Mary nigdy nie
pojawiła się w barze „Cztery Wiatry”.
Mary miała marzenia, czarną jak
smoła skórę i dziewiętnaście lat. Nie przypominała innych mieszkańców
miasteczka.
I dlatego
pewnego dnia Nick ją dostrzegł.
Tak właściwie
to Mary przywodziła mu na myśl kogoś, kogo poznał wiele lat temu i o kim
desperacko próbował zapomnieć. Nad ranem przychodziły do niego przecież te
natrętne dłonie, których parzący dotyk czuł na policzkach; z nieokreślonego
miejsca w ciele napływał cichy śmiech. Widmo Tej Dawnej Mary zamieszkało w nim i nie zamierzało się wynieść, bo
w gruncie rzeczy czuło się we wnętrzu Nicka całkiem dobrze. Mimo wszystko nigdy
nie przemówiło do niego swoim lekko zachrypniętym od whisky głosem.
Budził się
więc każdej nocy z nieodpalonym papierosem w ustach; daleko od domu, w nie
swoim łóżku, brudnej pościeli.
Kiedy Nowa Mary była obok, konstelacje drżały
i rozpadały się, planety obracały się szybciej, a dźwięki zmieniały
częstotliwości. Nick dusił w sobie wszystkie te doznania, żeby nie zwariować i
przez pewien czas wydawało mu się, że daje sobie z tym radę, bo alkohol kupiony
za ostatnie pieniądze w pobliskim sklepie monopolowym przynosił ukojenie.
***
Któregoś ranka
wszyscy ludzie w mieście mówili tylko o tym, że ktoś zauważył ślady hamowania
na asfaltowej drodze prowadzącej do zagajnika, w którym stała drewniana chatka
Mary. A Nicka coś uderzyło.
Zapragnął doświadczenia wiecznej
ciemności. Zgasiłby słońce, gdyby było mu to dane. Naśliniłby palce i ścisnął
tę skurczoną do rozmiarów główki szpilki kulę ognia jak knot świecy. Rozwiałby
chmury. Zajrzałby do wnętrza ziemi, pozwoliłby lawie zalać wszystko dookoła.
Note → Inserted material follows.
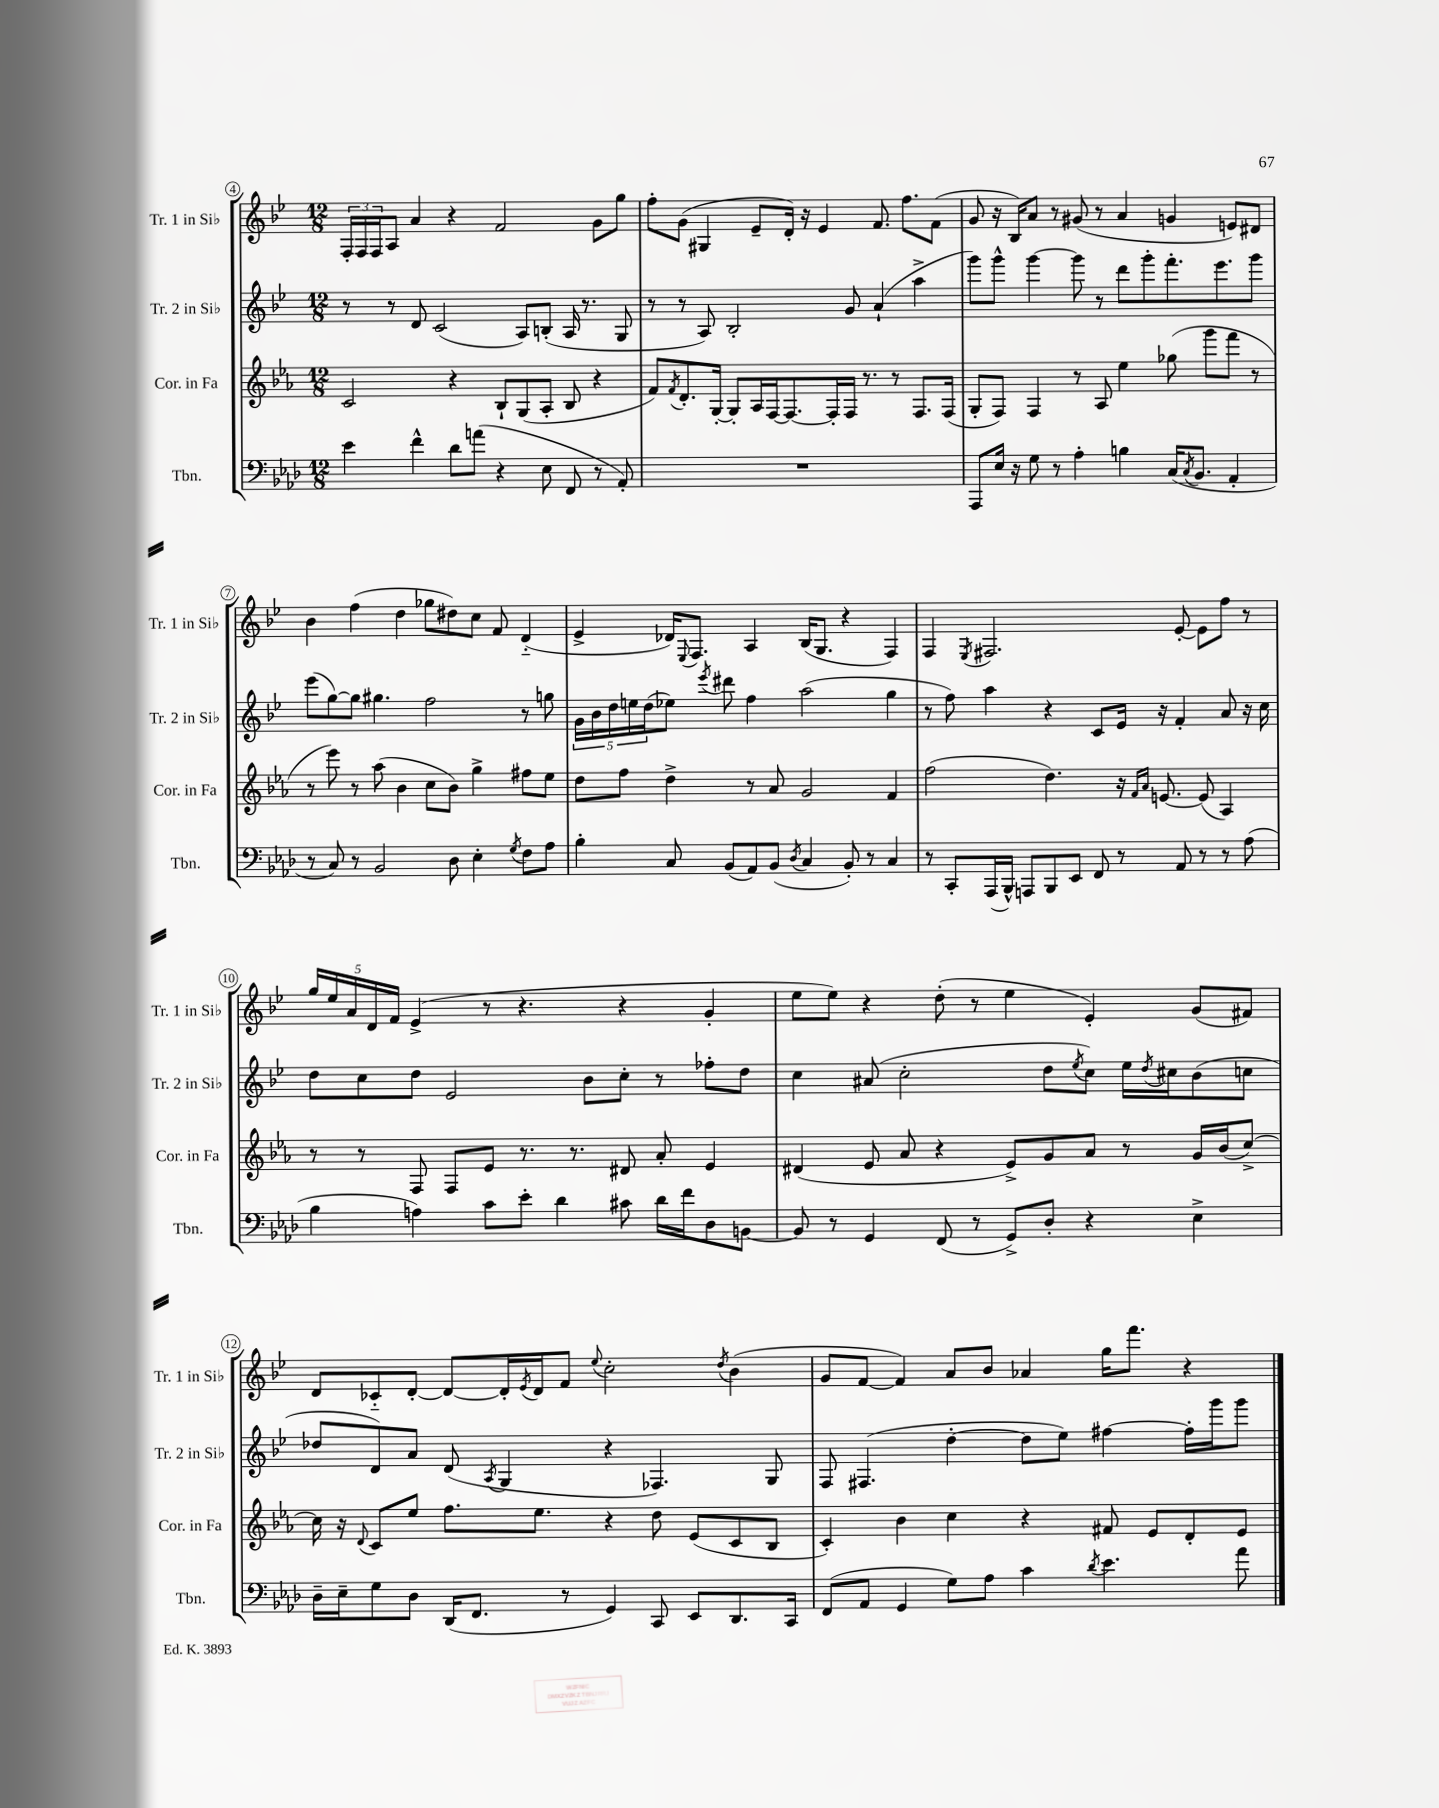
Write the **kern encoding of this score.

Wrzasnąłby w niebo, rozerwałby warstwę ozonową. Zatrułby rzeki kwaśnym
deszczem.
Przypomniał
sobie dziwne ciemnoczerwone plamki na mankietach swojej koszuli, których nie
mógł doprać. Przypomniał sobie grad szklanych odłamków, huk i zapach benzyny.
Dom Mary stał w płomieniach, a on patrzył na ogień i pociągał kolejne łyki
alkoholu z ciemnozielonej butelki. W drugiej dłoni trzymał pusty kanister.
Nowa, płonąca żywcem Mary krzyczała, a w nim odzywał się zapomniany głos jej
poprzedniczki.
Tak bardzo
pragnął go usłyszeć. Chyba o to chodziło, prawda?